Blackhat è un film del 2015 scritto, diretto e prodotto da Michael Mann, con protagonista Chris Hemsworth. Si tratta del ritorno dietro la macchina da presa per il regista Mann dopo sei anni da Nemico pubblico – Public Enemies, girato nel 2009. Il budget del film è stato di 70 milioni di dollari. Inizialmente il progetto era intitolato Cyber. L’idea di realizzare il film è venuta a Mann a seguito della diffusione di Stuxnet, malware progettato dagli americani e dagli israeliani per sabotare le centrifughe dell’impianto nucleare iraniano di Natanz.
Sinossi
Un importante codice informatico è stato violato, innescando una catena di eventi che colpisce i mercati azionari di tutto il mondo. A colui che aveva scritto il codice, detenuto in carcere per crimini informatici, viene concessa la libertà a condizione che faccia parte di una task force dell’Fbi e del governo cinese per risalire all’autore della violazione e alla rete di cyber-terrorismo d’alto livello che vi sta dietro. Inizia così una caccia al topo che da Chicago arriva a Giacarta, passando per Los Angeles, Kuala Lampur e Hong Kong.

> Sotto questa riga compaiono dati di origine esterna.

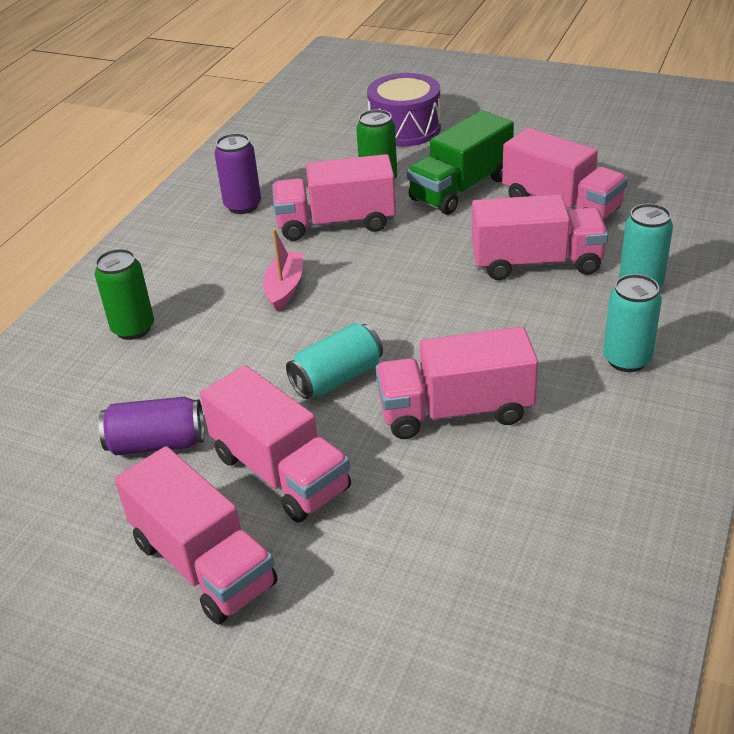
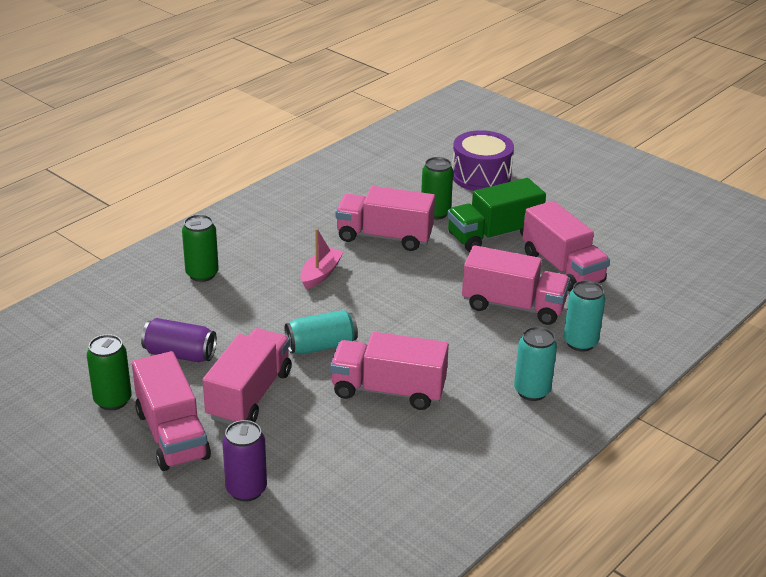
camera: 15 degrees right, 5 degrees down
pink truck [200,365,351,523] -> pink truck turned 135 degrees counterclockwise [203,328,291,425]
purple can [214,133,261,214] -> purple can moved to [222,420,267,502]
none -> green can [87,334,132,410]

Michael Mann perpetua il suo cinema spostando la molla dell’azione nel mondo informatico e ipertecnologico. Gli hacker e i servizi segreti internazionali in lotta per interessi di portata mondiale: spostamenti di capitale, centrali nucleari, estrazioni di materie prime. Il consueto flusso repentino degli eventi si snoda nelle metropoli moderne, frenetico, adrenalinico, senza soluzione di continuità. I personaggi paiono gli stessi di sempre, a prescindere dal volto e dai nomi, uomini e donne presi nel vortice di vicende mozzafiato. Siamo di fronte all’eccellenza del mestiere di regista in termini tecnici, come dimostrano varie sequenze del film, in primis quelle dell’inseguimento-sparatoria nel tunnel sotterraneo e quella finale nella sfilata-rito orientale o la labirintica corsa a schivare microchip nei titoli di testa. C’è la consueta piccola concessione alla passione, istintiva, pulsante, viva, fatta di brevi pause amorose, Il protagonista ex galeotto, i comprimari di carattere, il moderno antieroe malvagio, la bellezza esotica di turno, tutte pedine di un gioco denso di ritmo e velocità. Per due ore buone di solido intrattenimento e ipercinesi cinematografica. Con la direzione della fotografia di Stuart Dryburgh, le scenografie di Guy Hendrix Dyas, i costumi di Colleen Atwood e le musiche di Harry Gregson-Williams e Atticus Ross, Blackhat è stato girato nell’arco di 66 giorni in 74 diverse location sparse per il mondo e affronta uno dei pericoli del Terzo Millennio, il cyberterrorismo, e per farlo prende spunto da diversi episodi realmente verificatisi (come le conseguenze legate alla creazione del virus informatico chiamato Stuxnet), che hanno alterato i confini tra legalità e illegalità. Sottolineando come le moderne interconnessioni globali possano essere labili e presentare punti di vulnerabilità, Blackhat indaga anche su quelle che possono essere le motivazioni che spingono un hacker, spesso seduto sul divano della propria abitazione, a mettere in moto le proprie azioni provocando anche danni milionari. A garantire l’autenticità dei dialoghi del film è intervenuto Michael Panico, ex agente speciale dell’Fbi che per anni si è occupato di cyberterrorismo.